Top of Data for review

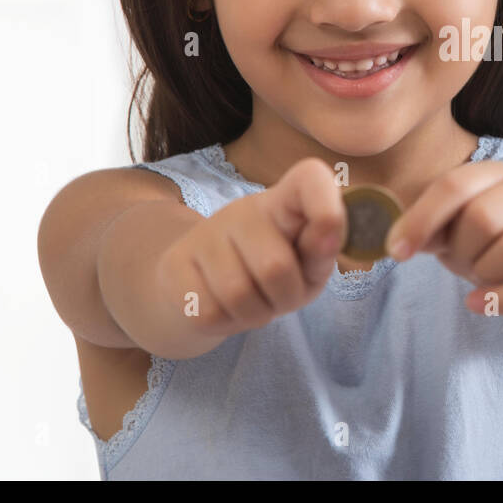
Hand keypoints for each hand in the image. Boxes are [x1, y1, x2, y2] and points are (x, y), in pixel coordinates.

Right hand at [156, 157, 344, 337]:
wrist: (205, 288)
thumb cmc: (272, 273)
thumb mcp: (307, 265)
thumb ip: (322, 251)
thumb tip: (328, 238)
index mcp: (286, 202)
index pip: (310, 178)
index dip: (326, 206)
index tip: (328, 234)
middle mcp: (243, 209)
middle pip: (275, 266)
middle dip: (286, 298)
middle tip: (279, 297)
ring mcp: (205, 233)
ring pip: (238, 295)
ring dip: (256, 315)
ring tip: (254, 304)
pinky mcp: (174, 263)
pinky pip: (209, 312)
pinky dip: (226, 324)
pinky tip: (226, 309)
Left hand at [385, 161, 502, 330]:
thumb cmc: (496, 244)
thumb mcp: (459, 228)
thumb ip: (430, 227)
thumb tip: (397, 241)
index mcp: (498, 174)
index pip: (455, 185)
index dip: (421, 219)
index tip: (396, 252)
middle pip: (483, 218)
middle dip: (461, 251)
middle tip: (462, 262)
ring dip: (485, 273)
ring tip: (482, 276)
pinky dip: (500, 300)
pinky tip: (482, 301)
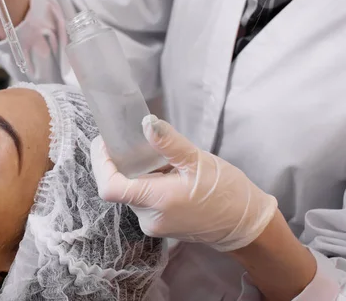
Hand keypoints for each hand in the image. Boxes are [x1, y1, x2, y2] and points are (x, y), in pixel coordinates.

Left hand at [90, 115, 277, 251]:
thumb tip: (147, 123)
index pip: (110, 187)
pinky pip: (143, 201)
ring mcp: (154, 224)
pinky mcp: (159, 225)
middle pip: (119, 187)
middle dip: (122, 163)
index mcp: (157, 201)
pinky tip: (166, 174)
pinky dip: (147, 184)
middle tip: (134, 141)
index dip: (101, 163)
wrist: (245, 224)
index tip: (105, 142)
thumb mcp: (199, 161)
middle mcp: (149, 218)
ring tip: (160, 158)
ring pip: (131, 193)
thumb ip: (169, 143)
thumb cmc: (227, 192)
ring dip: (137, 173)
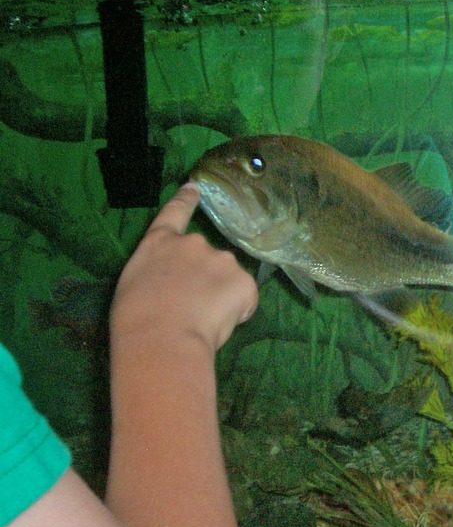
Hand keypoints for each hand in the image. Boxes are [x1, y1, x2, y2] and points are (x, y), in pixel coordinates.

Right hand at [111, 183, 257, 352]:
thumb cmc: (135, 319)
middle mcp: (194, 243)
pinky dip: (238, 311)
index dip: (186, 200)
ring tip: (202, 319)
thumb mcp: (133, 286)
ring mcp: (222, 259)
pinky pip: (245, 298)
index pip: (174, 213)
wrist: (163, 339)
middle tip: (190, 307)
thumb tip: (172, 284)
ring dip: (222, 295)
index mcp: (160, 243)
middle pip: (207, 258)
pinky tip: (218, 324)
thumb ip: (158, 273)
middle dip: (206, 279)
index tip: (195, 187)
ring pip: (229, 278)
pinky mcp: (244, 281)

Bottom of Data for review
Top of Data for review

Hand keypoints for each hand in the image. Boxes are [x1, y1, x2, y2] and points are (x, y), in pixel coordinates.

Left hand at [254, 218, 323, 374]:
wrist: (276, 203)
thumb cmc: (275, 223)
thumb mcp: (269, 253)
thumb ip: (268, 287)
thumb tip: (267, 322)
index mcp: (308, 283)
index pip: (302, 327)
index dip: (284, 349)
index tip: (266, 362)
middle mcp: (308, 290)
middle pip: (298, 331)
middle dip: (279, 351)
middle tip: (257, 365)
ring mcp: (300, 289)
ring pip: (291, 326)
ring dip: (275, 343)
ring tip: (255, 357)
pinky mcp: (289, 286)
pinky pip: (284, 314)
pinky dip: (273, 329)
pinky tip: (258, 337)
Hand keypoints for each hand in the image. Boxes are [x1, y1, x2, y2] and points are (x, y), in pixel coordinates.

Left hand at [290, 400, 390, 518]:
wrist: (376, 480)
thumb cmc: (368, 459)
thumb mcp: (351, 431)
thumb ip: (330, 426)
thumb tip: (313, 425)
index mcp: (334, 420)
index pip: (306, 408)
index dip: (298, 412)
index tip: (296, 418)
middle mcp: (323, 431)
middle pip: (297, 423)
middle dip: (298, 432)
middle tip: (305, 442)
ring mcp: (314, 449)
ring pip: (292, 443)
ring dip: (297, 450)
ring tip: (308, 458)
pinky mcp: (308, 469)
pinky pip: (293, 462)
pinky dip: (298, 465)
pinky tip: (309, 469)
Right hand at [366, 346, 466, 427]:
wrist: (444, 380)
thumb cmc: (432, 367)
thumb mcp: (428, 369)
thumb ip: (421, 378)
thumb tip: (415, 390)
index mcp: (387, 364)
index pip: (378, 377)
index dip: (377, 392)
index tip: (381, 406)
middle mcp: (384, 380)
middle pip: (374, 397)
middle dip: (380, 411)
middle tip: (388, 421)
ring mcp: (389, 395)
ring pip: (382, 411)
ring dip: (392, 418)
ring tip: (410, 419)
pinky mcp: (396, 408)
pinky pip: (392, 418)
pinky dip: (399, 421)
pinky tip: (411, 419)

Bottom of Data for review

▶ [Exercise instructions]
What you return from the records above should be exactly everything from the line with "index tip: (328, 234)" down to the line with "ring dip: (222, 295)", both kept, and no pictures.

▶ [Output of the exercise]
index tip: (328, 234)
middle mcp: (243, 209)
middle pip: (275, 266)
middle dip: (286, 298)
middle tip: (279, 297)
ring mcp: (205, 233)
ring pip: (238, 295)
ring dip: (256, 315)
ring tip: (254, 304)
pinky mcp: (174, 263)
pinky pip: (209, 312)
pinky dip: (226, 324)
pinky tip: (226, 309)
Left hand at [385, 161, 502, 330]:
thumb cmc: (496, 244)
thumb mcp: (459, 228)
thumb ip: (430, 227)
thumb tip: (397, 241)
index mcp: (498, 174)
index pip: (455, 185)
index dip: (421, 219)
index tip: (396, 252)
middle pip: (483, 218)
middle dip: (461, 251)
middle tip: (462, 262)
ring dip: (485, 273)
ring tip: (482, 276)
pinky dip: (500, 300)
pinky tip: (482, 301)
Hand keypoints for each hand in the image. Boxes are [x1, y1, x2, y2] and points are (x, y), in pixel coordinates.

Left hand at [90, 115, 277, 251]:
thumb tip: (147, 123)
index pip: (110, 187)
pinky pip: (143, 201)
ring mcp: (154, 224)
pinky mcp: (159, 225)
middle pip: (119, 187)
middle dip: (122, 163)
index mcp: (157, 201)
pinky tip: (166, 174)
pinky dip: (147, 184)
middle tip: (134, 141)
index dip: (101, 163)
wrist: (245, 224)
index tip: (105, 142)
thumb mcp: (199, 161)
middle mcp: (149, 218)
ring tip: (160, 158)
ring pip: (131, 193)
thumb ip: (169, 143)
thumb cmc: (227, 192)
ring dip: (137, 173)
Hand keypoints for each hand in the image. Boxes are [x1, y1, x2, y2] and points are (x, y), in pixel coordinates.

Right hand at [111, 183, 257, 352]:
thumb cmc: (135, 319)
middle mcp: (194, 243)
pinky dip: (238, 311)
index dip: (186, 200)
ring tip: (202, 319)
thumb mcp: (133, 286)
ring mcp: (222, 259)
pinky pip: (245, 298)
index pip: (174, 213)
wrist: (163, 339)
middle tip: (190, 307)
thumb tip: (172, 284)
ring dip: (222, 295)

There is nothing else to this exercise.